The research, led by Prabhjot S. Nijjar, an assistant professor of cardiovascular medicine, and Susan Everson-Rose, Ph.D., an associate professor of internal medicine, used Mindfulness Based Stress Reduction — called MBSR — in the study. The MBSR meditation program is taught at the University’s Center for Spirituality and Healing.

“We feel that one thing that is really lacking is a way to address stress … that comes as a result of undergoing such an event,” Nijjar said of recovering cardiac patients. “That’s some of the rationale for adding a stress-reduction program like meditation for these patients.”

Everson-Rose said this research was a pilot study, but the two researchers hope to perform a larger study with nearly 300 cardiac patients. The pair recently applied for a $3.6 million grant from the National Heart, Lung and Blood Institute.

The study divided 47 cardiac patients into two groups. The first group received standard care, and the second group received MBSR instruction in addition to standard care.

Throughout the study, researchers monitored heart rate variability along with each participant’s anxiety, depression and stress levels, sleep and quality of life.

Although the study involved eight weeks of “fairly intensive” MBSR training on top of each patient’s numerous doctor’s appointments, researchers recruited participants quickly, Nijjar said. 

He said participants also remained engaged throughout the nine months of research. The study’s retention rate was 95 percent, while the national average for participant retention is 50 percent.
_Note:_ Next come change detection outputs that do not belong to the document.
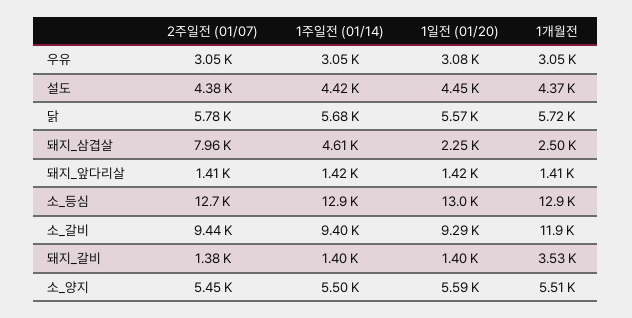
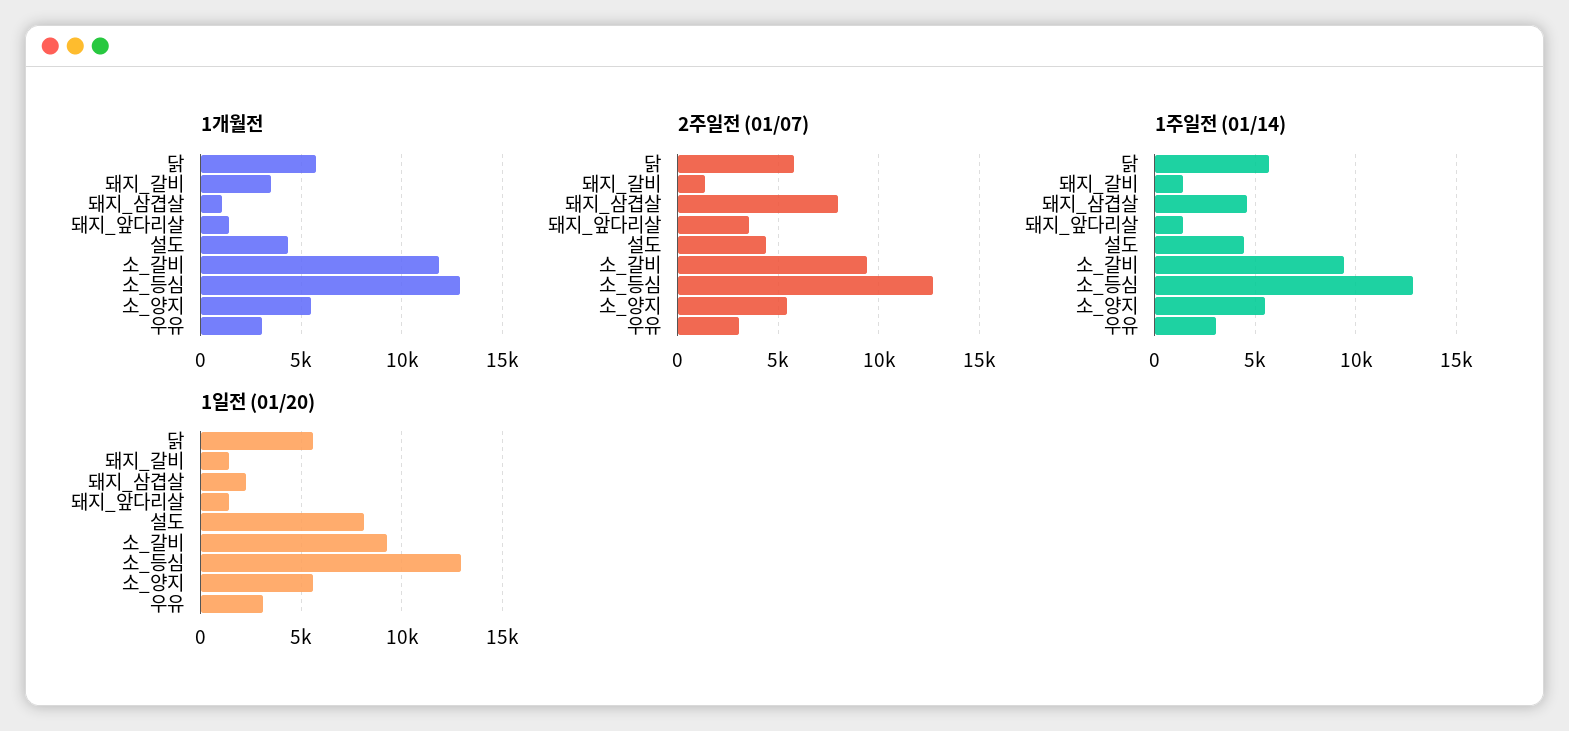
  {
    "2주일전 (01/07)": {
      "우유": 3050,
      "설도": 4380,
      "닭": 5780,
      "돼지_삼겹살": 7960,
-     "돼지_앞다리살": 1410,
+     "돼지_앞다리살": 3500,
      "소_등심": 12700,
      "소_갈비": 9440,
      "돼지_갈비": 1380,
      "소_양지": 5450
    },
    "1주일전 (01/14)": {
      "우유": 3050,
      "설도": 4420,
      "닭": 5680,
      "돼지_삼겹살": 4610,
      "돼지_앞다리살": 1420,
      "소_등심": 12900,
      "소_갈비": 9400,
      "돼지_갈비": 1400,
      "소_양지": 5500
    },
    "1일전 (01/20)": {
      "우유": 3080,
-     "설도": 4450,
+     "설도": 8000,
      "닭": 5570,
      "돼지_삼겹살": 2250,
      "돼지_앞다리살": 1420,
      "소_등심": 13000,
      "소_갈비": 9290,
      "돼지_갈비": 1400,
      "소_양지": 5590
    },
    "1개월전": {
      "우유": 3050,
      "설도": 4370,
      "닭": 5720,
-     "돼지_삼겹살": 2500,
+     "돼지_삼겹살": 1000,
      "돼지_앞다리살": 1410,
      "소_등심": 12900,
      "소_갈비": 11900,
      "돼지_갈비": 3530,
      "소_양지": 5510
    }
  }

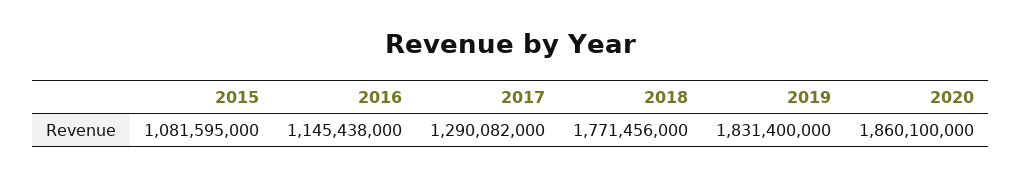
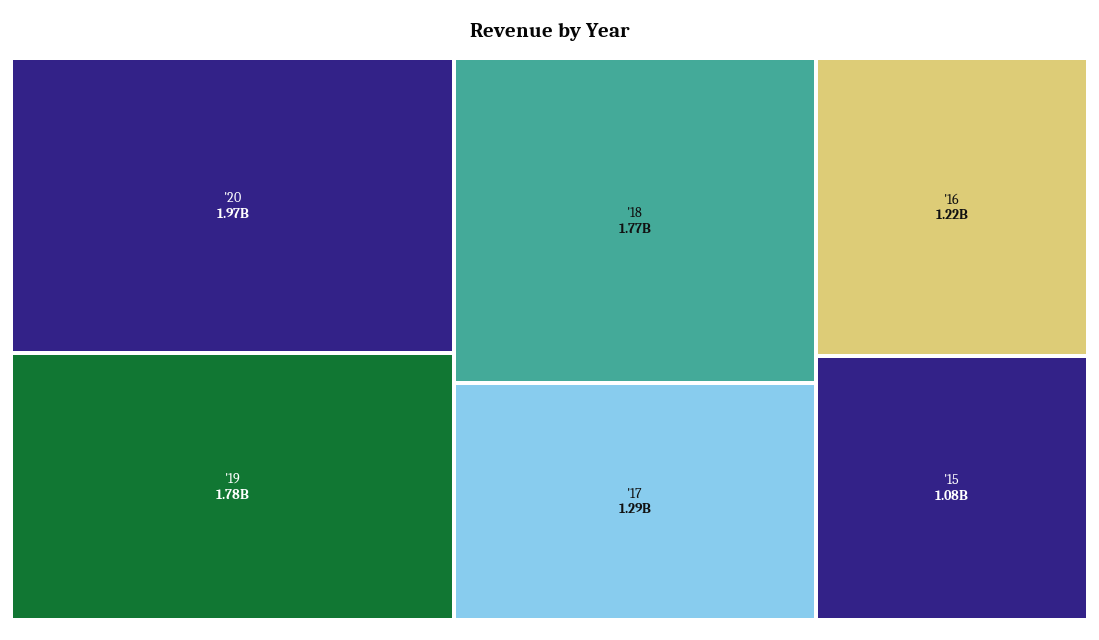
  {
    "2015": 1081595000,
-   "2016": 1145438000,
+   "2016": 1220000000,
    "2017": 1290082000,
    "2018": 1771456000,
-   "2019": 1831400000,
+   "2019": 1780000000,
-   "2020": 1860100000
+   "2020": 1970000000
  }

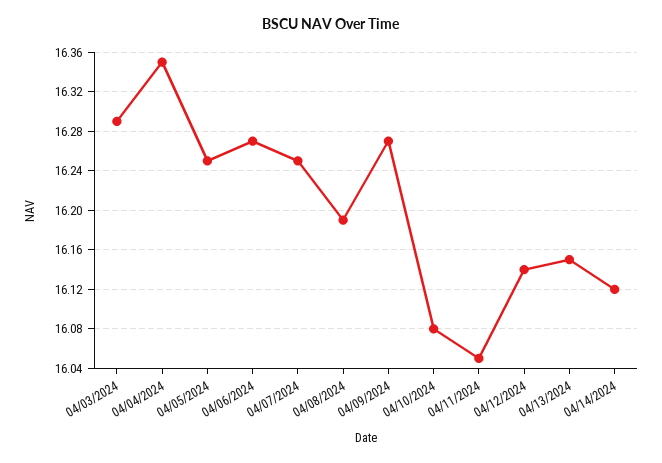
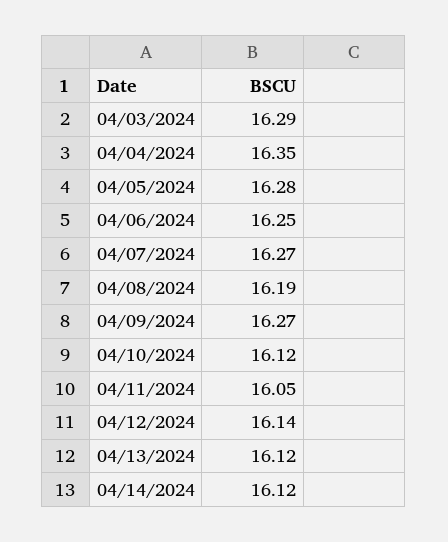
  {
    "04/03/2024": 16.29,
    "04/04/2024": 16.35,
-   "04/05/2024": 16.25,
+   "04/05/2024": 16.28,
-   "04/06/2024": 16.27,
+   "04/06/2024": 16.25,
-   "04/07/2024": 16.25,
+   "04/07/2024": 16.27,
    "04/08/2024": 16.19,
    "04/09/2024": 16.27,
-   "04/10/2024": 16.08,
+   "04/10/2024": 16.12,
    "04/11/2024": 16.05,
    "04/12/2024": 16.14,
-   "04/13/2024": 16.15,
+   "04/13/2024": 16.12,
    "04/14/2024": 16.12
  }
A previous study by Kelvin Lim, a psychiatry professor at the University, suggests further benefits of meditation.

Lim led a study in 2014 examining meditation’s effect on veterans with Post Traumatic Stress Disorder.

In Lim’s study, he found MBSR users’ symptoms had improved more than those of the users participating in group therapy alone.

Both studies partnered with the Center for Spirituality and Healing. Although the center teaches various forms of meditation, researchers used MBSR for several reasons.

MBSR gives patients a range of stress reduction techniques, unlike other forms of meditation. Patients learn body scanning, walking and sitting meditation, yoga poses, stretching positions and lifestyle practices like mindful eating, Lim said.

MBSR is designed for all patients, Nijjar said. Even those with physical limitations can do it. The meditation techniques are also designed to fit into patients’ daily lives. 

“It’s not something that you have to go away for a couple of hours [to do],” Nijjar said. 

Though Everson-Rose said she was more cautious to draw conclusions about enhanced engagement, Lim and Nijjar said they see MBSR as a way to keep patients engaged in treatment and recovery. 

“The problem is not stress because you can’t eliminate stress. This issue is how we process the stress,” Lim said. “How we process the stress determines what impact it has on our health.”